Teacher shortages in Kansas City, and in Missouri Kansas as a whole, have been well-documented. As a result, the number of virtual teachers has increased significantly, despite the poor results they generate compared with in-person teaching.

Among the reasons teachers cite for leaving the profession are burnout (everyone should try to teach up to 100 students a day to see what it’s like), inadequate compensation and tensions emerging from the polarized state of the country.

With regards to the latter, news reports from across the nation reveal that our schoolteachers and college professors are under attack. The left charges them with supporting a racist and sexist society that favors advantaged white men and marginalizes everyone else. The right indicts these very same educators with the exact opposite sin: supporting a radical ideology that criminalizes the United States as the embodiment of evil. While there are some educators who fit one or another of these extreme views, the vast majority are caught in the middle. They strive to do their best at what they want to do most: teach. They are not our enemies.

On the contrary, according to both extensive educational research in recent decades, as well as countless personal testimonies from students, most schoolteachers and college professors bring to bear, in equal parts, love for the subjects they teach and deep care for students. They are not in the classroom to advance a one-sided political ideology. They are not there to indoctrinate. They are not there to bully. They are not there to pull the wool over students’ eyes. They are there to teach.

But what does it mean to teach? What makes teaching different from indoctrinating?

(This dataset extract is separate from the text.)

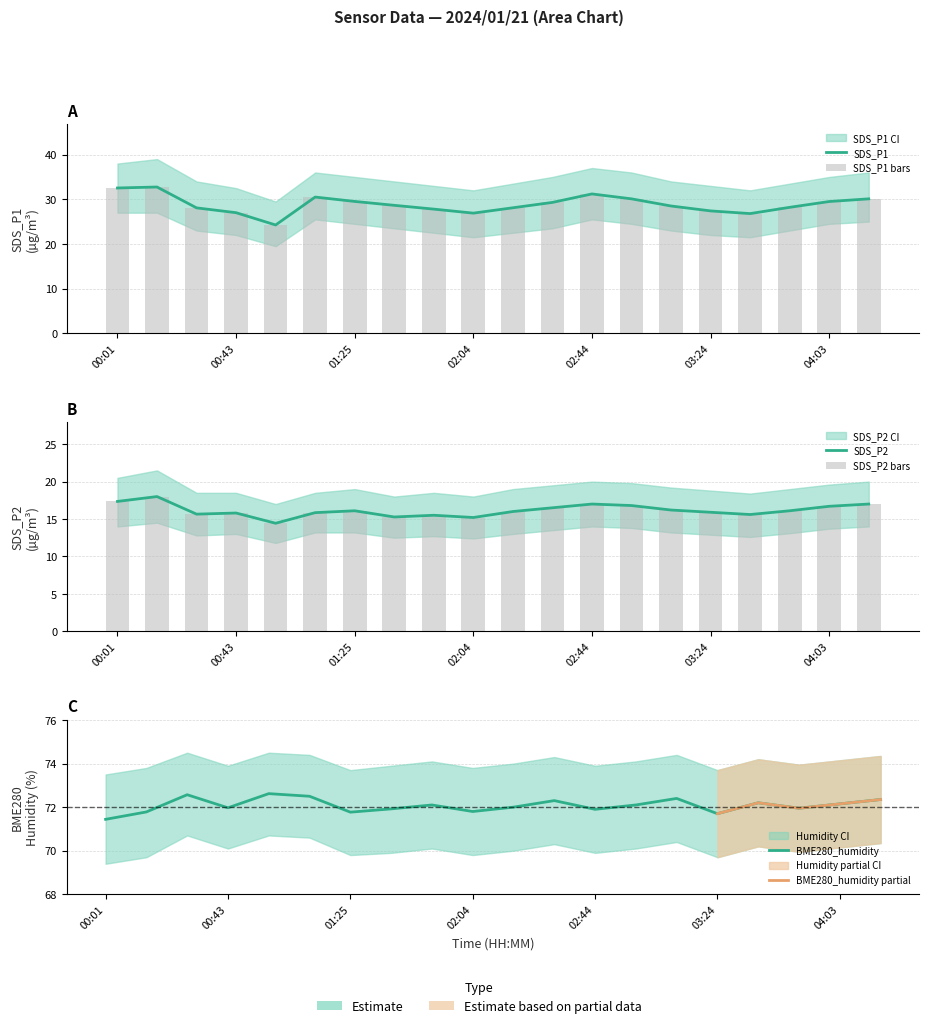

The value of BME280_humidity at 00:58 is 36.5. True or false?

False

The answer pivots around three crucial ingredients of good teaching:

  1. Knowledge of the subject.
  2. Commitment to students’ flourishing.
  3. Infinite patience.

No teacher can educate well without a sound knowledge of what they teach. This requirement is why so many teachers and college professors constantly seek to deepen their knowledge. At the same time, they work to refine their actual approaches to instruction in the classroom when face to face with students. They survey the previous scholastic year and examine intensely what went well and what could have gone better.

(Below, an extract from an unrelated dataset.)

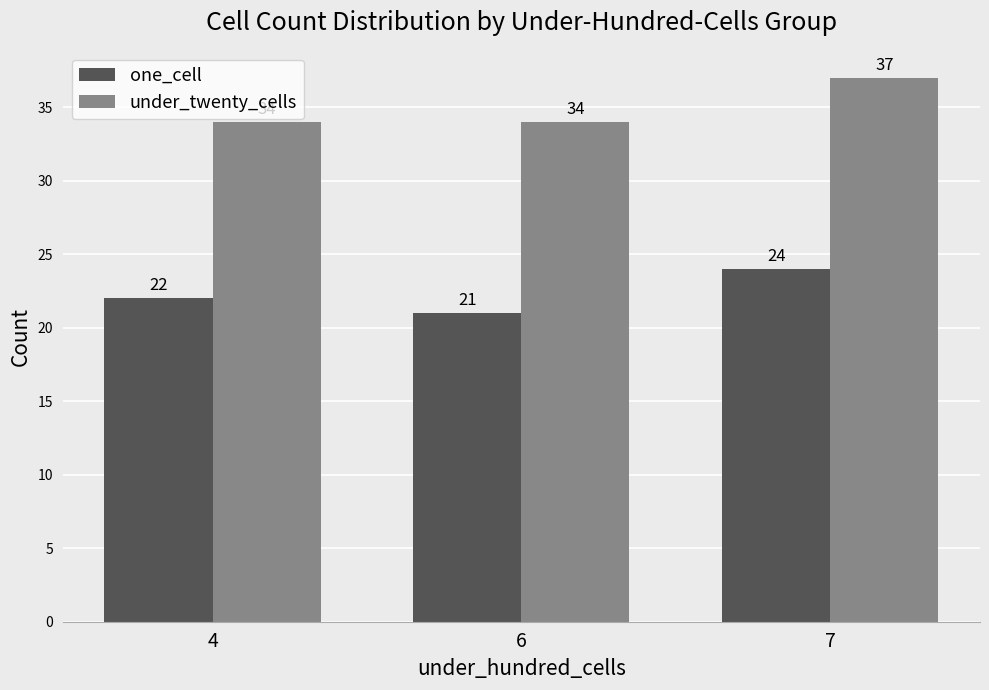

Which series has the largest total across all categories?

under_twenty_cells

No teacher can educate well without a commitment to their students’ flourishing. In my hundreds of hours bearing witness to educators at work, in both schools and colleges, I am endlessly struck by the ways in which good teachers exhibit beautiful sensitivity and care for their students as fellow human beings. They do not treat their students as empty vessels in which to pour knowledge (as if anything could actually be learned that way). These teachers are “students of students.” They pay close attention to them, think about how they learn and continuously devise new methods for helping them grasp ideas.

Finally, no teacher who lacks patience can succeed. Education cannot be forced. It cannot be made to happen on demand. Moreover, nobody can give another person an education as if they were handing over a bag of groceries. All students must reach out for education. They must take their teachers’ offerings, work them in their own ways, and them metabolize them so that their new knowledge and skill stays with them and helps them the rest of their lives.

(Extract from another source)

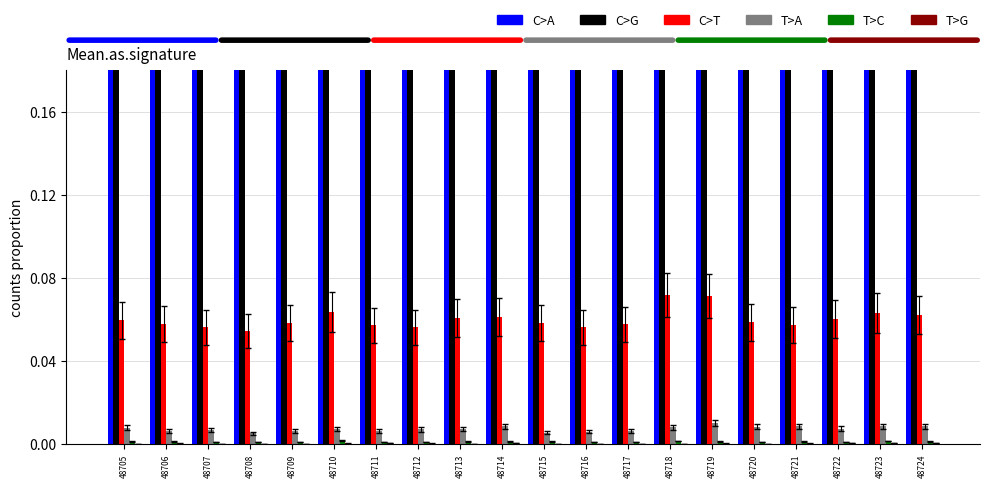

At which category is the sum across all series the highest?

48705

These facts mean teachers truly must be — and are — among the most patient people in our entire society. They know education cannot be rushed. They know people only truly learn when they take some risks and put themselves on the line, whether they are 7-year-old second graders or 27-year-old graduate students. These teachers never regard struggling students as problems. They treat them as fellow people in need of a teacher’s knowledge and dedication.

Schoolteachers and college professors are among the few adults in our society who interact on a regular basis with children and young adults from families with different political, religious and cultural outlooks. They know these differences need not separate us. On the contrary, teachers bring their students together in very real, educational ways. Teachers and professors are among our deepest friends.

David T. Hansen is a professor of education at Teachers College, Columbia University in New York City.